• SEITENAUSZUG:

---

Der Unabhängige Verwaltungssenat in Tirol entscheidet durch sein Mitglied Dr. Alfred Stöbich über die Berufung der Frau A. D., 6300 Wörgl, vertreten durch Herrn, gegen das Straferkenntnis der Bezirkshauptmannschaft Kitzbühel vom 29.08.2000, Zl. 4a-St- 7025/00, wie folgt:

 

Gemäß § 66 Abs4 AVG iVm den §§ 24, 51, 51c und 51e VStG wird der Berufung insoweit Folge gegeben, als die über die Berufungswerberin verhängte Geldstrafe unter Anwendung des § 20 VStG von S 5.000,-- auf S 4.000,-- (EUR 290,69), Ersatzfreiheitsstrafe von 4 Tagen, herabgesetzt wird.

 

Gemäß § 64 Abs2 VStG beträgt dementsprechend der Beitrag zu den Verfahrenskosten erster Instanz S 400,-- (EUR 29,07).

 

Die Strafnormen lauten richtigerweise:

?§ 37 Abs1 iVm § 37 Abs3 Ziff1 FSG iVm § 20 VStG?

Text

Mit dem angefochtenen Straferkenntnis wurde der Berufungswerberin vorgeworfen, sie habe am 14.04.2000 um 01.50 Uhr in Wörgl auf der B171 auf Höhe der Kreuzung B171 - Ladestraße (Kaffee X) einen näher bezeichneten Pkw gelenkt, obwohl sie nicht in Besitz einer hiefür erforderlichen Lenkerberechtigung gewesen sei. Dadurch habe sie gegen § 1 Abs3 FSG verstoßen und wurde über sie gemäß § 37 Abs3 Ziff1 FSG eine Geldstrafe in der Höhe von S 5.000,-- verhängt.

---

• ANGEZEIGTE DATEN:
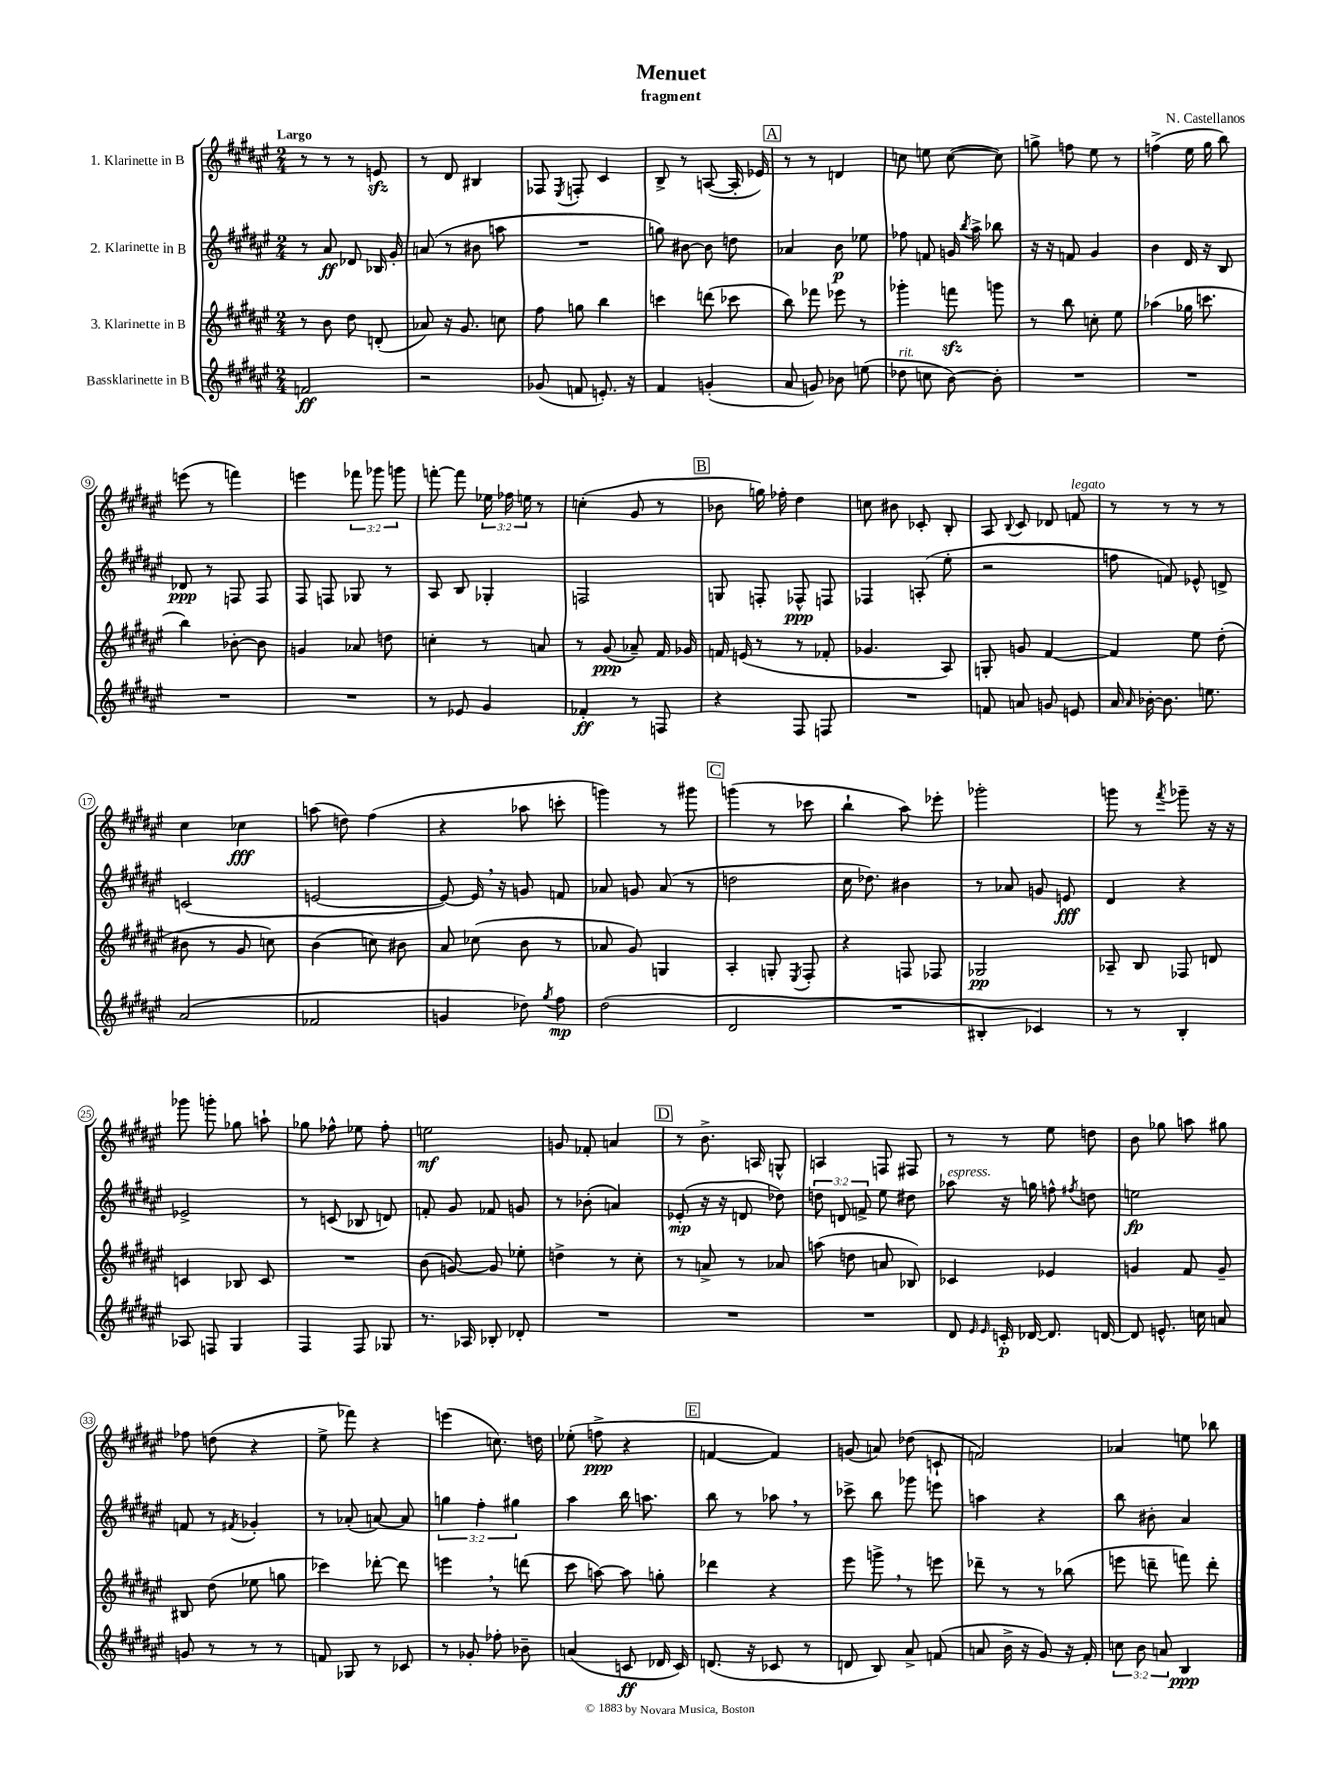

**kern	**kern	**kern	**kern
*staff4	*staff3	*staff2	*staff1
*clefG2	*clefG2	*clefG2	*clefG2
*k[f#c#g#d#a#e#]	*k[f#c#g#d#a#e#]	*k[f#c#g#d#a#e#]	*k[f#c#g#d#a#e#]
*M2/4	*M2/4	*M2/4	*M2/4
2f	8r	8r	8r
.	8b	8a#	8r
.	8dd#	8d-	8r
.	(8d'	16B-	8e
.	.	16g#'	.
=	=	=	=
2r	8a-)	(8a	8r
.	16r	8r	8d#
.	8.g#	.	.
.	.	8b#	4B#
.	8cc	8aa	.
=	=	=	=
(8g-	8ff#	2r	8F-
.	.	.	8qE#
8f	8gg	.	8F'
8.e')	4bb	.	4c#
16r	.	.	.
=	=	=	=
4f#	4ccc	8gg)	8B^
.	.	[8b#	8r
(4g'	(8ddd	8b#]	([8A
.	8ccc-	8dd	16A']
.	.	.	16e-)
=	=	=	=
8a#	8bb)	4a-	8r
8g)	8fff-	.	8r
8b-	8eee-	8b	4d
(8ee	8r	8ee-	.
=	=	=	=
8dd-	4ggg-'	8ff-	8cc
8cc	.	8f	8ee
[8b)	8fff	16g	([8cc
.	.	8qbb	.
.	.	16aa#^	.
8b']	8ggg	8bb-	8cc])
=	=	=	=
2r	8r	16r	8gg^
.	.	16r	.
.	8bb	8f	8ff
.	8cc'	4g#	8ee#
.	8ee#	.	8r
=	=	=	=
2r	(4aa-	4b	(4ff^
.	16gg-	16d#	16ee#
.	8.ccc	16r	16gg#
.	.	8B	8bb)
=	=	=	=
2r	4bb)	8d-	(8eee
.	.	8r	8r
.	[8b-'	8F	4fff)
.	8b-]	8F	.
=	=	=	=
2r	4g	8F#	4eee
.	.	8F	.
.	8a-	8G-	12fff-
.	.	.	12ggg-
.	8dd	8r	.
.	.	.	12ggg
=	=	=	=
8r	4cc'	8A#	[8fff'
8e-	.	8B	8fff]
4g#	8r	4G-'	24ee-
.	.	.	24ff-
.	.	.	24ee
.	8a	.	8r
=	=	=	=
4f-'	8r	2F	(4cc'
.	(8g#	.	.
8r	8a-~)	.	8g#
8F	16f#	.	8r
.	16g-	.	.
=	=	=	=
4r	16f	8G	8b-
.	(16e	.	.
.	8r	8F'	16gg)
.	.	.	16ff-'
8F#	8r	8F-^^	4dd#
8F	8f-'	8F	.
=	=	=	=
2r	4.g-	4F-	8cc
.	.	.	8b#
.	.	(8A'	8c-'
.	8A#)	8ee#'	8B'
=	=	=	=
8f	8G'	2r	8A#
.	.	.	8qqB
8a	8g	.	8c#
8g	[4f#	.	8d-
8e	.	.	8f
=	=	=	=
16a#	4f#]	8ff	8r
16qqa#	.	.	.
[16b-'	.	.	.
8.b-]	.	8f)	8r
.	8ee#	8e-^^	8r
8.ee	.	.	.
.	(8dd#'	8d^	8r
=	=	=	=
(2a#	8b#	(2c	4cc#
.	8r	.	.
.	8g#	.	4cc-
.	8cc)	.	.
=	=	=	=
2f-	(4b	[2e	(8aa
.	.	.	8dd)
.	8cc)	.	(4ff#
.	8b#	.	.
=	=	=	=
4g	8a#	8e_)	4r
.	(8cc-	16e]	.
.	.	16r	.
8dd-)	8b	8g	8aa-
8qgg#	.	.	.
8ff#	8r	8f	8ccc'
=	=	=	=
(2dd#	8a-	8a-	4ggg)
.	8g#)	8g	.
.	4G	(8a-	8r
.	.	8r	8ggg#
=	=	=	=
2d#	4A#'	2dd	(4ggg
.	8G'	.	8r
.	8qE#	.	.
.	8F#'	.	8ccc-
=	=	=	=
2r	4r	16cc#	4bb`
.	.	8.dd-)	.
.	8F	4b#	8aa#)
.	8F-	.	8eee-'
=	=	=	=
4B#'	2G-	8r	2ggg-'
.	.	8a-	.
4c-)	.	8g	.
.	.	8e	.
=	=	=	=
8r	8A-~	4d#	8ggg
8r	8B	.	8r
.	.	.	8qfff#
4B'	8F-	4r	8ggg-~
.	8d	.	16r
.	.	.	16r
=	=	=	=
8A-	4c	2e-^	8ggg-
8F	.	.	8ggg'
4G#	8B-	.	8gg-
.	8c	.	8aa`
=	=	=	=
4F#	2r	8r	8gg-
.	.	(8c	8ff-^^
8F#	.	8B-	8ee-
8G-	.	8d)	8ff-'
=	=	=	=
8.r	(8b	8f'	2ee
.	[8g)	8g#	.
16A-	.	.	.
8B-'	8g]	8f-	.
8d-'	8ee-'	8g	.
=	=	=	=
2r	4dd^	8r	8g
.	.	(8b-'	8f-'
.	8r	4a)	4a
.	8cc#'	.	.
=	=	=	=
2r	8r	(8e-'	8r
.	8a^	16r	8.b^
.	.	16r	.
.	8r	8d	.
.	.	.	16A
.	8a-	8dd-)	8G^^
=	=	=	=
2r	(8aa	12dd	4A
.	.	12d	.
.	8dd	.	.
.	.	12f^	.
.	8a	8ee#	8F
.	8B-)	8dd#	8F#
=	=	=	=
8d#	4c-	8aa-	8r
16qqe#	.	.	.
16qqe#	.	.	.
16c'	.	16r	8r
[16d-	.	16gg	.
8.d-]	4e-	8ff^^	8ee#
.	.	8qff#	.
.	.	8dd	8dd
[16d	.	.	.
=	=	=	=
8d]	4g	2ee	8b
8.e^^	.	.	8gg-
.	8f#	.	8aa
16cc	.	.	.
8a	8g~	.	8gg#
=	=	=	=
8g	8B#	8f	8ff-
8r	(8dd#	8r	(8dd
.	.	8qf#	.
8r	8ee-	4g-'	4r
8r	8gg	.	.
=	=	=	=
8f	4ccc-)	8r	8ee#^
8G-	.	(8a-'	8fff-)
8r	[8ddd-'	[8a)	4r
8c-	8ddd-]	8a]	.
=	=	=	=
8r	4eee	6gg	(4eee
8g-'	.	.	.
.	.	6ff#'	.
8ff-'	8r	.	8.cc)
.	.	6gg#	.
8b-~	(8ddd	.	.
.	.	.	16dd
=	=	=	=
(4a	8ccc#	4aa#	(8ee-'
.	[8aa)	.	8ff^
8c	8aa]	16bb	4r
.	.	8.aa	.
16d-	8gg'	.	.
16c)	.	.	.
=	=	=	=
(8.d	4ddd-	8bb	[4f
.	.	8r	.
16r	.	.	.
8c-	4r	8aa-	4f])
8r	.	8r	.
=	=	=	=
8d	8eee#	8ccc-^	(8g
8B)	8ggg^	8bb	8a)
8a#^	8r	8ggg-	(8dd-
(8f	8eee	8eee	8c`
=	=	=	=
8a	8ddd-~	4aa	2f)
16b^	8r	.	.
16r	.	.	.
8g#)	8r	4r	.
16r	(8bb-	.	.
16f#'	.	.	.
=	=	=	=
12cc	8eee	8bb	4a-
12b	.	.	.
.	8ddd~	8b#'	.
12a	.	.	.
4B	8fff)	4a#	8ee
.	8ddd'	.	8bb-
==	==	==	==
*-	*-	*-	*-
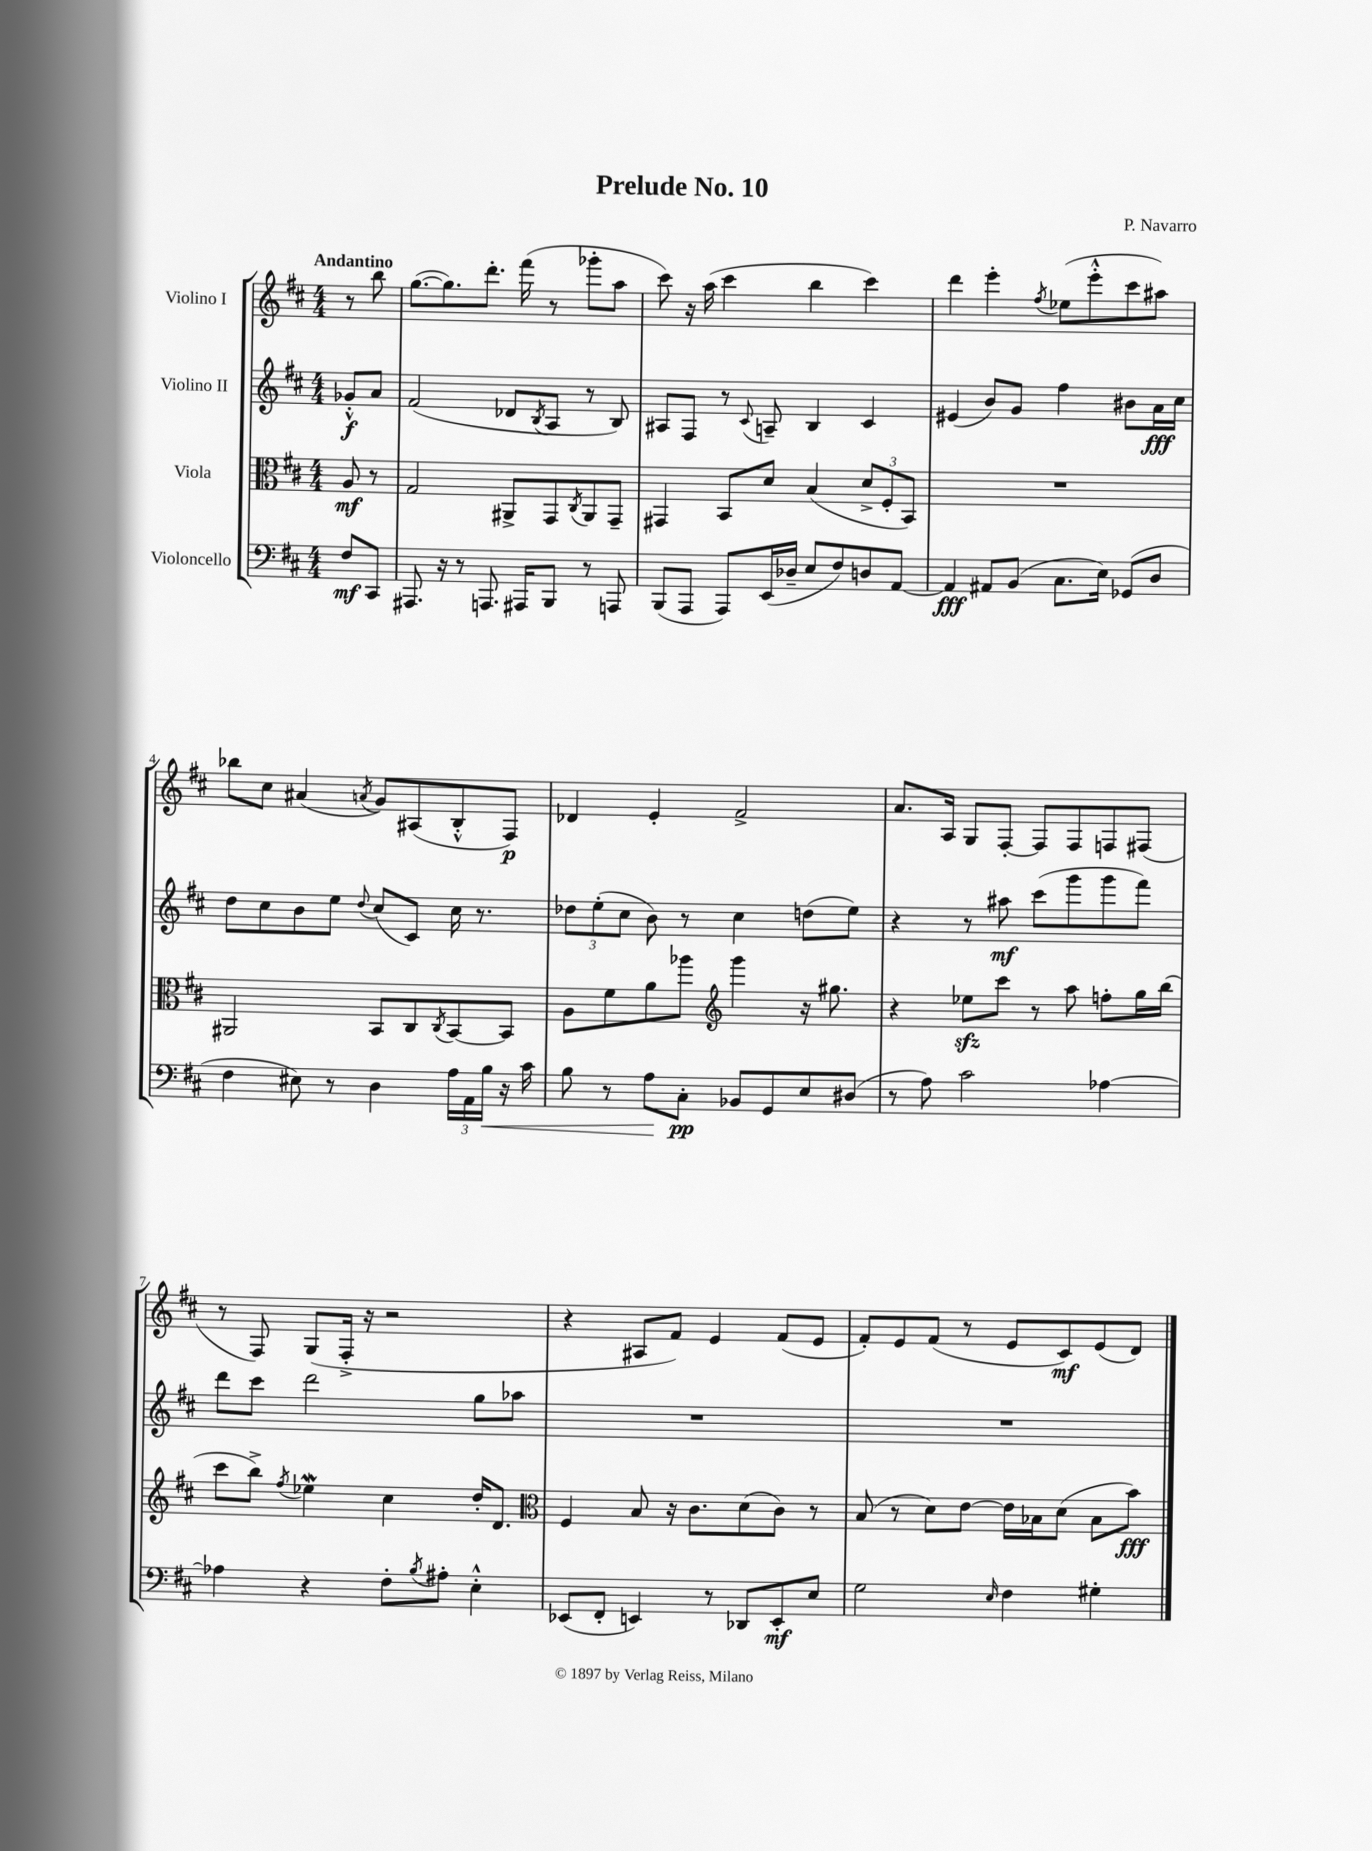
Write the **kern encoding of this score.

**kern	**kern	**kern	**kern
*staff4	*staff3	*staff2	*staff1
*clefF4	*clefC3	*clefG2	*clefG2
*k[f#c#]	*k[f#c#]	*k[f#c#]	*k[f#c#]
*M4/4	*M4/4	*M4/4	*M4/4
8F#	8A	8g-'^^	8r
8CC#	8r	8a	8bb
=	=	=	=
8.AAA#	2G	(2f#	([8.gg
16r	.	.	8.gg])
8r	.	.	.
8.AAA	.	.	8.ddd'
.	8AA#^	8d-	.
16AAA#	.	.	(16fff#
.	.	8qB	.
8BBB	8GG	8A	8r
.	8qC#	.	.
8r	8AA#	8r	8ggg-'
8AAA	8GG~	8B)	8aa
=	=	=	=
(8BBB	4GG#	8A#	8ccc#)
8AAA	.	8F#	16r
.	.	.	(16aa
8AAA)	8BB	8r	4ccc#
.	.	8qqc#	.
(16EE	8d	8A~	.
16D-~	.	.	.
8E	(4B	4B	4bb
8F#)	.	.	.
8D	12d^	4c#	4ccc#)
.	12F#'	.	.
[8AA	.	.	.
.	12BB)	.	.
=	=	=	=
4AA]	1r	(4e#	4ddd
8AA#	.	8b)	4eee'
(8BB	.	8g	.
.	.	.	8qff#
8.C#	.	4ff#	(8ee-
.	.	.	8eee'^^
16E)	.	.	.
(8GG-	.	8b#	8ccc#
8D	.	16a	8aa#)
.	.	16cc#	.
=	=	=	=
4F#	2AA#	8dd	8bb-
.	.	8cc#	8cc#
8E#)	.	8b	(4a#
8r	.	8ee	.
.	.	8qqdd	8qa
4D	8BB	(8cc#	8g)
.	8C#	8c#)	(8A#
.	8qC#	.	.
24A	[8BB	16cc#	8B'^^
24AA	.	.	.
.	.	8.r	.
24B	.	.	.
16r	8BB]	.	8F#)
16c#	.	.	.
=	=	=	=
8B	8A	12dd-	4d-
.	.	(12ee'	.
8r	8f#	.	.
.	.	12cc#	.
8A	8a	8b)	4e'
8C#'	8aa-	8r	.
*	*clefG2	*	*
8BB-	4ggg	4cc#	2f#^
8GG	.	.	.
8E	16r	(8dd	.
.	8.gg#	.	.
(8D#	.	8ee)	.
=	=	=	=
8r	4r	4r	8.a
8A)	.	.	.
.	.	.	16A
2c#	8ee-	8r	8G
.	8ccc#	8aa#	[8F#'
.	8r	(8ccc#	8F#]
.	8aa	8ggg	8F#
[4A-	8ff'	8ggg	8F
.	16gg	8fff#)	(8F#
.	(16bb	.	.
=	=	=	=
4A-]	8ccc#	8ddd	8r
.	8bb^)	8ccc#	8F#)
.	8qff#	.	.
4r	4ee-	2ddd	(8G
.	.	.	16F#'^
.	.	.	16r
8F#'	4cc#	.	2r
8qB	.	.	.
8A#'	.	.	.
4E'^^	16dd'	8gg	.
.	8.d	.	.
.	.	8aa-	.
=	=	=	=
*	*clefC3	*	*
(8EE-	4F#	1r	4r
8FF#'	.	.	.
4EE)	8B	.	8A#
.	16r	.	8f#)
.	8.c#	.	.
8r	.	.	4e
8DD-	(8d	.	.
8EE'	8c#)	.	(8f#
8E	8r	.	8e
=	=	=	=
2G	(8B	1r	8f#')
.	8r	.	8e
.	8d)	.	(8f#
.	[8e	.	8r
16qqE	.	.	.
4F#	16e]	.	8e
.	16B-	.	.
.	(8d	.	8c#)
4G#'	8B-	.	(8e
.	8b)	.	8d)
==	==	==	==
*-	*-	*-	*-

---

• ZIEL: Geben Sie den Seitenauszug oben vollständig und wortgetreu wieder.

• LÖSUNG:
Der Unabhängige Verwaltungssenat in Tirol entscheidet durch sein Mitglied Dr. Alfred Stöbich über die Berufung der Frau A. D., 6300 Wörgl, vertreten durch Herrn, gegen das Straferkenntnis der Bezirkshauptmannschaft Kitzbühel vom 29.08.2000, Zl. 4a-St- 7025/00, wie folgt:

 

Gemäß § 66 Abs4 AVG iVm den §§ 24, 51, 51c und 51e VStG wird der Berufung insoweit Folge gegeben, als die über die Berufungswerberin verhängte Geldstrafe unter Anwendung des § 20 VStG von S 5.000,-- auf S 4.000,-- (EUR 290,69), Ersatzfreiheitsstrafe von 4 Tagen, herabgesetzt wird.

 

Gemäß § 64 Abs2 VStG beträgt dementsprechend der Beitrag zu den Verfahrenskosten erster Instanz S 400,-- (EUR 29,07).

 

Die Strafnormen lauten richtigerweise:

?§ 37 Abs1 iVm § 37 Abs3 Ziff1 FSG iVm § 20 VStG?

Text

Mit dem angefochtenen Straferkenntnis wurde der Berufungswerberin vorgeworfen, sie habe am 14.04.2000 um 01.50 Uhr in Wörgl auf der B171 auf Höhe der Kreuzung B171 - Ladestraße (Kaffee X) einen näher bezeichneten Pkw gelenkt, obwohl sie nicht in Besitz einer hiefür erforderlichen Lenkerberechtigung gewesen sei. Dadurch habe sie gegen § 1 Abs3 FSG verstoßen und wurde über sie gemäß § 37 Abs3 Ziff1 FSG eine Geldstrafe in der Höhe von S 5.000,-- verhängt.